(Cupcakes from Whole Foods)
If you've read this blog around this time of year in years past, you'll know that I really, really don't like Halloween. At ALL.
This year I'm feeling a little less bah-humbug about it, though. Maybe it's all the Ghost Whisperer reruns I've been watching. Or maybe trying to focus on the creative aspects of Halloween (rather than the morbid and gory) is making it more positive for me.
Take food. All you have to do is browse through Halloween entries on Foodgawker.com to appreciate how creative people can be with culinary celebrations of Halloween. Inspired, I turned a quest to develop a moist, dense amaretto-laced cake into this Ghost Cake with white chocolate buttercream frosting. It was yummy.
Then there's music. NPR has this Halloween music mix and a list of "Tunes That Terrify" to get people in the mood, and a Halloween music puzzle that, I am horrified to admit, totally stumped me.

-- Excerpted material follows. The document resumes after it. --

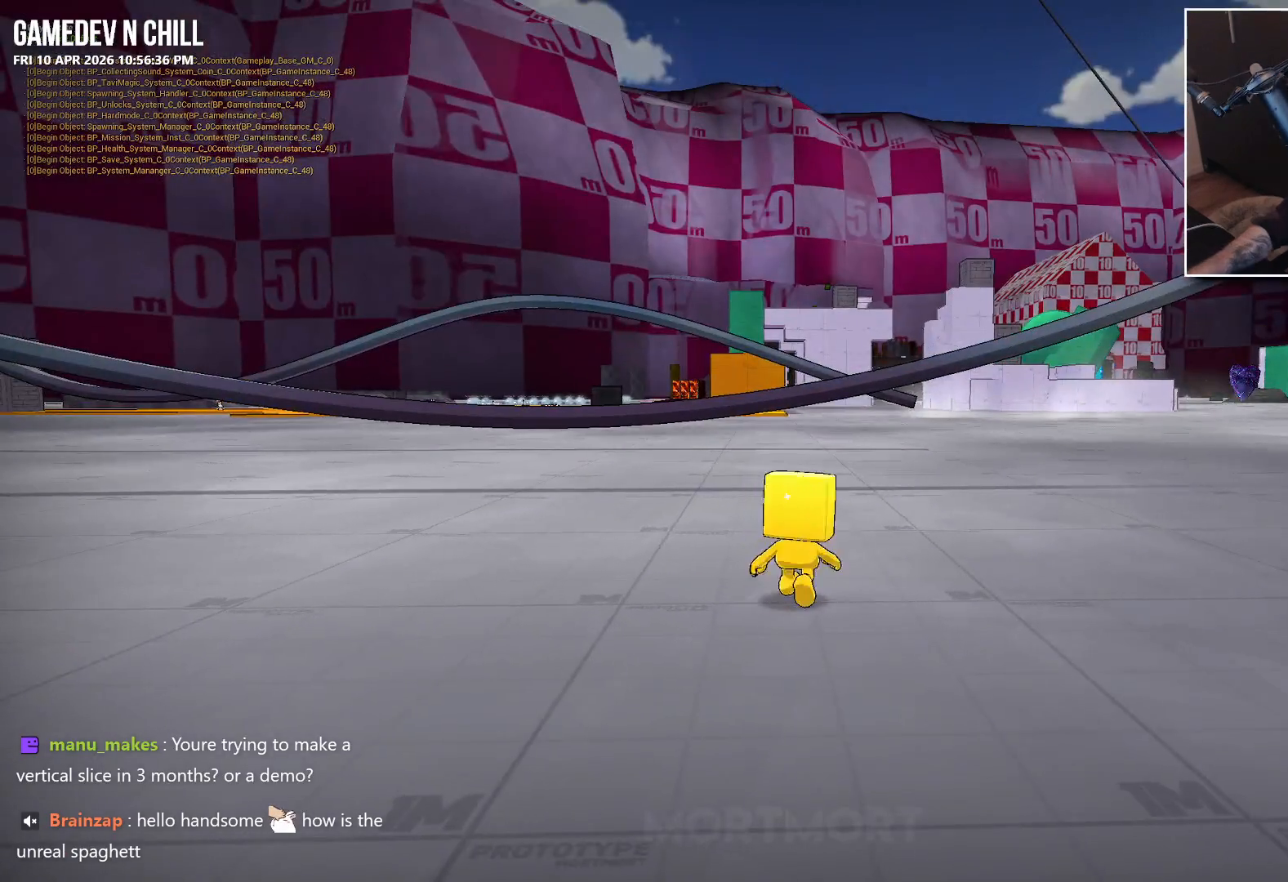
{"buttons": [], "left_stick": "down-right", "right_stick": "center", "events": [[484, "left_stick", "down-right"]]}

I don't like scary movies at all, but I've always enjoyed a good ghost story. In honor of New England author Mary Wilkins Freeman, who was born on Halloween in 1852, here's a list of spooky stories to enjoy on Halloween night or some dark, stormy night when you're curled up under a blanket and there's a fire crackling in the fireplace. Most of these are available online.
The Man Who Found Out by Algernon Blackwood
Mrs. Zant and the Ghost by Wilkie Collins
The Signal-Man by Charles Dickens
The Captain of the Polestar by Arthur Conan Doyle
The Lost Ghost by Mary Wilkins Freeman
Of a Promise Broken by Lafcadio Hearn
Pigeons from Hell by Robert E. Howard
The Adventures of the German Student by Washington Irving
The Lovely House and The Haunting of Hill House by Shirley Jackson
The Monkey's Paw by W.W. Jacobs
The Whisperer in Darkness by H.P. Lovecraft
The Apparition and The Wolf by Guy de Maupassant
Four Ghost Stories and The Shadow in Moonlight by Mary Molesworth
By E. Nesbit: Man-size in Marble, John Charrington's Wedding, From the Dead, and The Power of Darkness
The Black Cat by Edgar Allan Poe
The Body-Snatcher by Robert Louise Stevenson
A Ghost Story by Mark Twain
The Canterville Ghost by Oscar Wilde
Halloween gives us a chance not only to read about fascinating characters and other worlds but also to enter into some of those fictional worlds by becoming characters ourselves. That's one aspect of Halloween I like - the costumes. I enjoy seeing what my friends and family choose each year, and I have to admit I have a little escapist fun dressing up. How do people go about picking their costumes? Favorite books, shows? This year my daughter is pulling off a wonderful "Abby Sciuto" from the show NCIS. I saw some folks show up to a costume party as "rescued Chilean miners." I was boring and went to this costume party in an Indiana Jones hat, but I still had fun.
Finally, there's one more spirit-building treat I revisit each year: this addicting online pumpkin carving activity. Halloween. Love it, or hate it? Hope you can enjoy it this year, however you usually feel about it. HAPPY HALLOWEEN!